Y desde la primera Cruzada, la magnifica oratoria de algunos predicadores, como Pedro el Ermitaño o San Bernardo, había conseguido movilizare grandes masas de población que, atraídas por los privilegios que la Iglesia ofrecía a los cruzados, se lanzaban en peregrinación hacia Tierra Santa, formando ejércitos paralelos que precedían a las tropas regulares (1096), o bien lanzándose a la acción de forma independiente con generalmente, desastrosos resultados, (1320)

La más célebre de esas cruzadas populares fue, sin ligar a dudas, la llamada “Cruzada de los niños”(1212), en la que un elevado numero de niños y jóvenes alemanes y franceses, imbuidos por la predicación de algunos visionarios, fueron llevados hasta Marsella y allí, embarcados hacia Oriente, donde, en su mayoría, fueron vendidos como esclavos.

Luis IX de Francia y el Fin de las CruzadasCaballero Templario

La séptima y octava Cruzada, provocadas por la pérdida de Jesuralén (1224) y Antioquia (1268), respectivamente, fueron dirigidas sin éxito, por Luis IX de Francia, Serian las últimas de las Grandes Cruzadas.
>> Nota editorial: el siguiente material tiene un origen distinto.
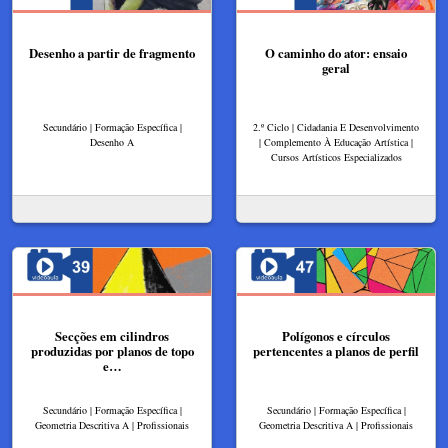
Desenho a partir de fragmento
O caminho do ator: ensaio
geral
Secundário | Formação Específica |
2.º Ciclo | Cidadania E Desenvolvimento
Desenho A
| Complemento À Educação Artística |
Cursos Artísticos Especializados
Secções em cilindros
Polígonos e círculos
produzidas por planos de topo
pertencentes a planos de perfil
e…
Secundário | Formação Específica |
Secundário | Formação Específica |
Geometria Descritiva A | Profissionais
Geometria Descritiva A | Profissionais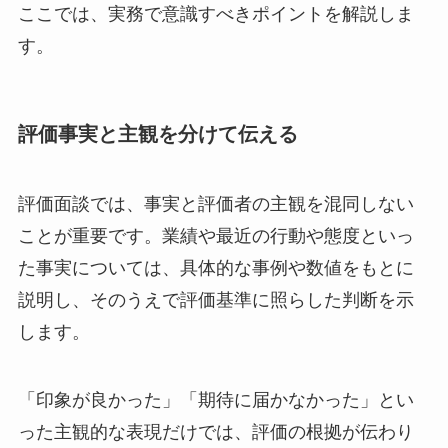
ここでは、実務で意識すべきポイントを解説しま
す。
評価事実と主観を分けて伝える
評価面談では、事実と評価者の主観を混同しない
ことが重要です。業績や最近の行動や態度といっ
た事実については、具体的な事例や数値をもとに
説明し、そのうえで評価基準に照らした判断を示
します。
「印象が良かった」「期待に届かなかった」とい
った主観的な表現だけでは、評価の根拠が伝わり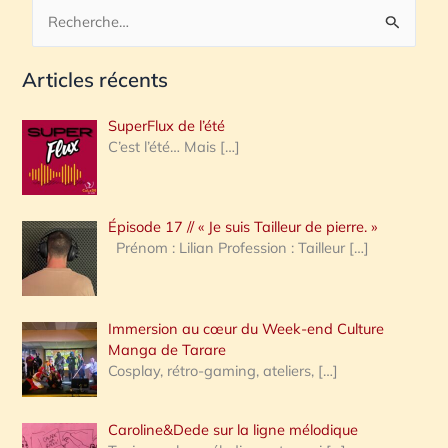
R
e
Articles récents
c
h
SuperFlux de l’été
e
C’est l’été… Mais
[…]
r
c
Épisode 17 // « Je suis Tailleur de pierre. »
h
Prénom : Lilian Profession : Tailleur
[…]
e
r
Immersion au cœur du Week-end Culture
:
Manga de Tarare
Cosplay, rétro-gaming, ateliers,
[…]
Caroline&Dede sur la ligne mélodique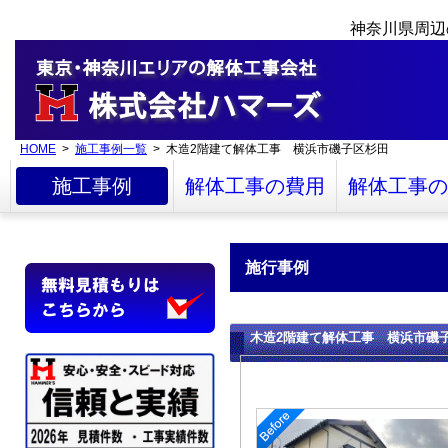
神奈川県周辺
HOME
>
施工事例一覧
> 木造2階建て解体工事 横浜市磯子区杉田
施工事例
解体工事の費用
解体工事の
施行事例
木造2階建て解体工事 横浜市磯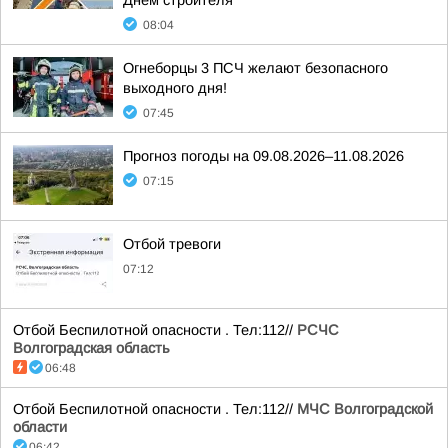
Днем строителя
08:04
Огнеборцы 3 ПСЧ желают безопасного
выходного дня!
07:45
Прогноз погоды на 09.08.2026–11.08.2026
07:15
Отбой тревоги
07:12
Отбой Беспилотной опасности . Тел:112//
РСЧС
Волгоградская область
06:48
Отбой Беспилотной опасности . Тел:112//
МЧС Волгоградской
области
06:42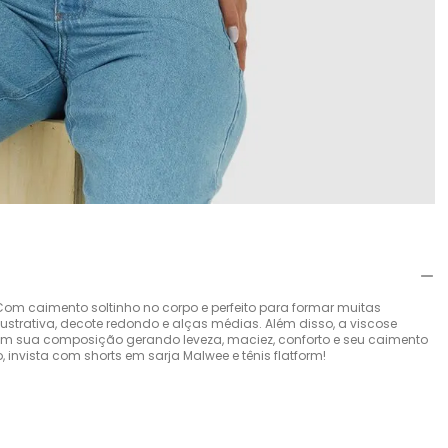
om caimento soltinho no corpo e perfeito para formar muitas
ustrativa, decote redondo e alças médias. Além disso, a viscose
 em sua composição gerando leveza, maciez, conforto e seu caimento
, invista com shorts em sarja Malwee e tênis flatform!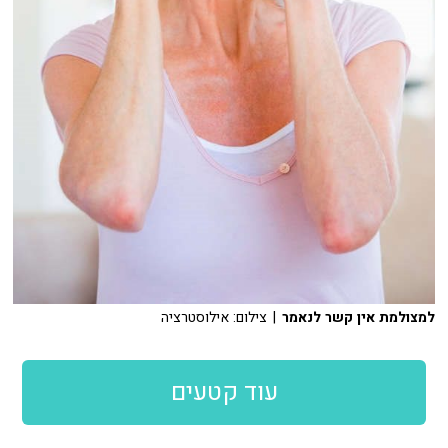
למצולמת אין קשר לנאמר
| צילום: אילוסטרציה
עוד קטעים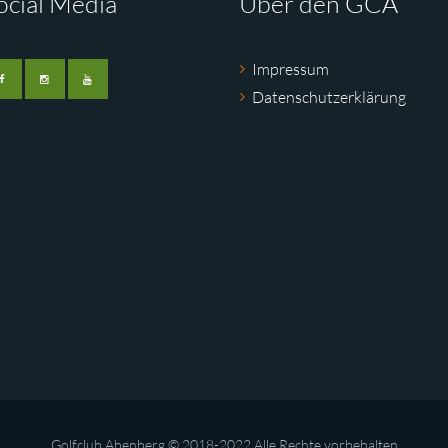
ocial Media
Über den GCA
Impressum
Datenschutzerklärung
Golfclub Abenberg © 2018-2022 Alle Rechte vorbehalten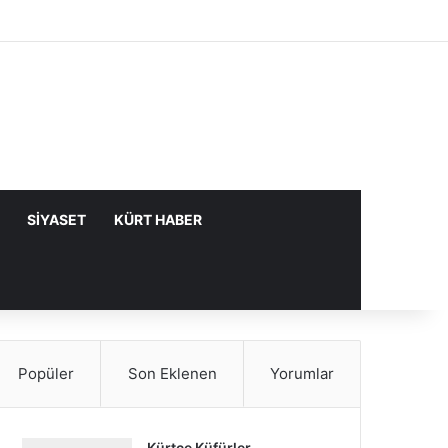
Facebook
X
YouTube
Instagram
Kayıt Ol
Rastgele Makale
Kenar Bölme
SIYASET
KÜRT HABER
Popüler
Son Eklenen
Yorumlar
Kürtçe Küfürler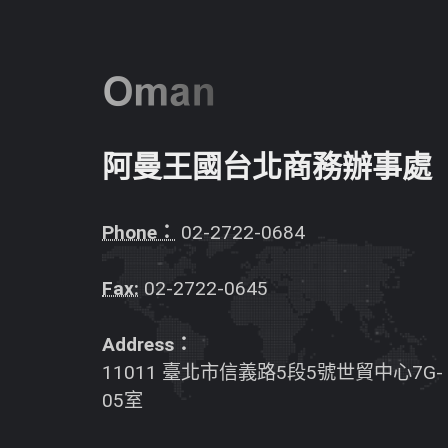
阿曼王國台北商務辦事處
Phone：
02-2722-0684
Fax:
02-2722-0645
Address：
11011 臺北市信義路5段5號世貿中心7G-
05室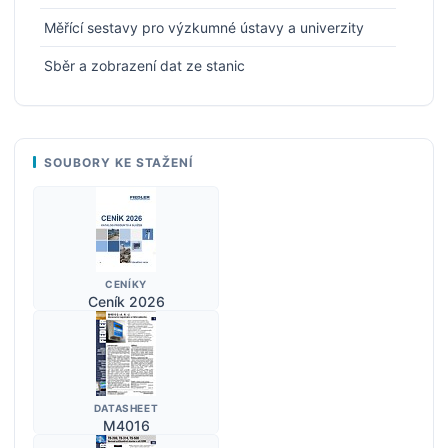
Měřící sestavy pro výzkumné ústavy a univerzity
Sběr a zobrazení dat ze stanic
SOUBORY KE STAŽENÍ
CENÍKY
Ceník 2026
DATASHEET
M4016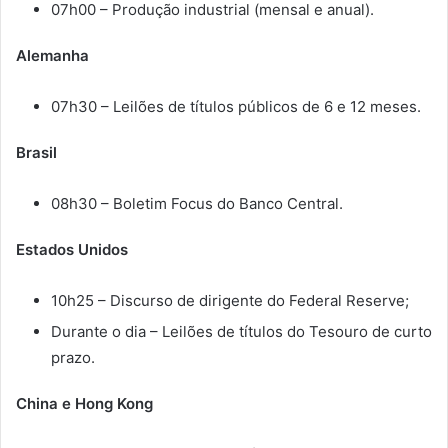
07h00 – Produção industrial (mensal e anual).
Alemanha
07h30 – Leilões de títulos públicos de 6 e 12 meses.
Brasil
08h30 – Boletim Focus do Banco Central.
Estados Unidos
10h25 – Discurso de dirigente do Federal Reserve;
Durante o dia – Leilões de títulos do Tesouro de curto
prazo.
China e Hong Kong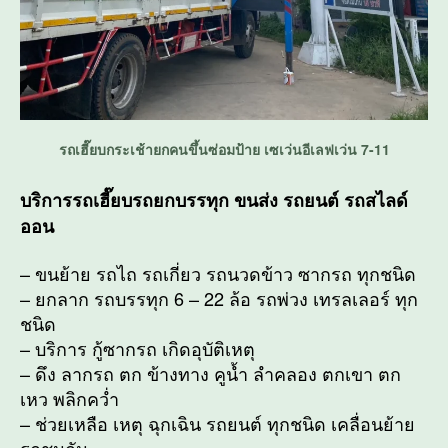
รถเฮี๊ยบกระเช้ายกคนขึ้นซ่อมป้าย เซเว่นอีเลฟเว่น 7-11
บริการรถเฮี๊ยบรถยกบรรทุก ขนส่ง รถยนต์ รถสไลด์
ออน
– ขนย้าย รถไถ รถเกี่ยว รถนวดข้าว ซากรถ ทุกชนิด
– ยกลาก รถบรรทุก 6 – 22 ล้อ รถพ่วง เทรลเลอร์ ทุก
ชนิด
– บริการ กู้ซากรถ เกิดอุบัติเหตุ
– ดึง ลากรถ ตก ข้างทาง คูน้ำ ลำคลอง ตกเขา ตก
เหว พลิกคว่ำ
– ช่วยเหลือ เหตุ ฉุกเฉิน รถยนต์ ทุกชนิด เคลื่อนย้าย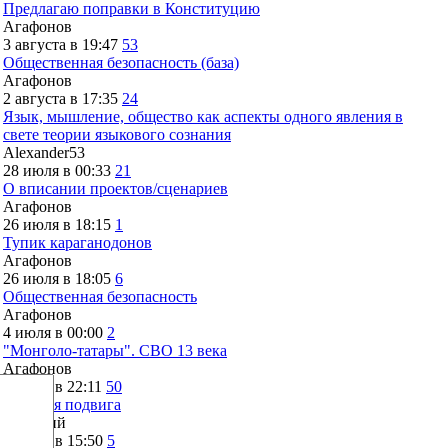
Предлагаю поправки в Конституцию
Агафонов
3 августа в 19:47
53
Общественная безопасность (база)
Агафонов
2 августа в 17:35
24
Язык, мышление, общество как аспекты одного явления в
свете теории языкового сознания
Alexander53
28 июля в 00:33
21
О вписании проектов/сценариев
Агафонов
26 июля в 18:15
1
Тупик караганодонов
Агафонов
26 июля в 18:05
6
Общественная безопасность
Агафонов
4 июля в 00:00
2
"Монголо-татары". СВО 13 века
Агафонов
2 июля в 22:11
50
История подвига
Дмитрий
2 июля в 15:50
5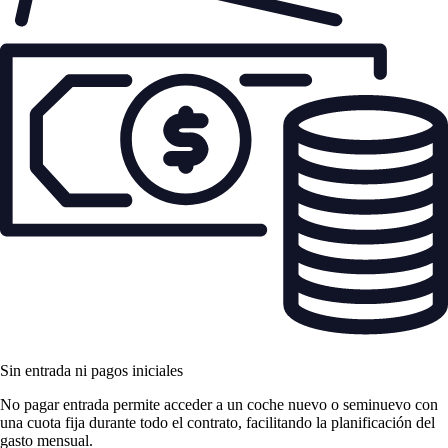
Sin entrada ni pagos iniciales
No pagar entrada permite acceder a un coche nuevo o seminuevo con
una cuota fija durante todo el contrato, facilitando la planificación del
gasto mensual.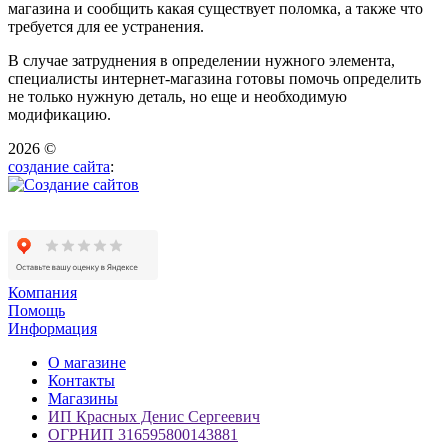
магазина и сообщить какая существует поломка, а также что
требуется для ее устранения.
В случае затруднения в определении нужного элемента,
специалисты интернет-магазина готовы помочь определить
не только нужную деталь, но еще и необходимую
модификацию.
2026 ©
создание сайта
:
Компания
Помощь
Информация
О магазине
Контакты
Магазины
ИП Красных Денис Сергеевич
ОГРНИП 316595800143881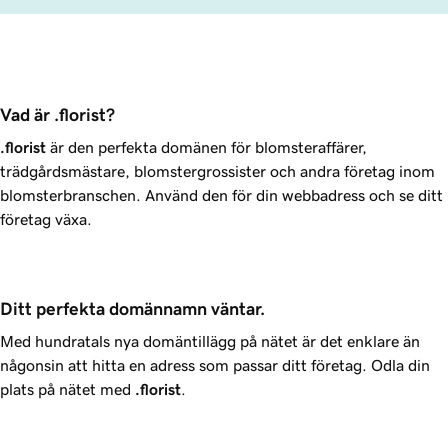
Vad är .florist?
.florist
är den perfekta domänen för blomsteraffärer,
trädgårdsmästare, blomstergrossister och andra företag inom
blomsterbranschen. Använd den för din webbadress och se ditt
företag växa.
Ditt perfekta domännamn väntar.
Med hundratals nya domäntillägg på nätet är det enklare än
någonsin att hitta en adress som passar ditt företag. Odla din
plats på nätet med
.florist
.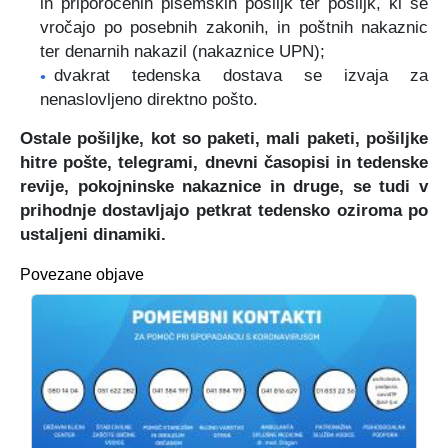
in priporočenih pisemskih pošiljk ter pošiljk, ki se
vročajo po posebnih zakonih, in poštnih nakaznic
ter denarnih nakazil (nakaznice UPN);
dvakrat tedenska dostava se izvaja za
nenaslovljeno direktno pošto.
Ostale pošiljke, kot so paketi, mali paketi, pošiljke
hitre pošte, telegrami, dnevni časopisi in tedenske
revije, pokojninske nakaznice in druge, se tudi v
prihodnje dostavljajo petkrat tedensko oziroma po
ustaljeni dinamiki.
Povezane objave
Tras él cede de hostilidades (1272), Nicolás IV predico una nueva Cruzada con motivo de la caída de Trípoli; sin embargo, su llamamiento no encontró respuesta entre los monarcas occidentales, más preocupados por detener la expansión del Islam y por consolidar sus propios estados (Guerra de los Cien Años) que por recuperar los Santos Lugares.

Aun así, se convocarían nuevas cruzadas a lo largo de los siglos XIV. XV e incluso XVI (Batalla de Lepanto) ; su ejecución práctica solía estar al cabo de la llamada cruzada permanente, es decir, al cargo de las órdenes militares del TEMPLE o del Hospital de San Juan de Jesuralén , creadas en Tierra Santa para atender civil y militarmente a los peregrinos.

Disuelta el Orden Temple en 1312 por ClementeV, serían los Hospitalarios, instalados en la isla de Malta, quienes continuaron la lucha contra turcos y berberiscos hasta fines del Siglo XVII.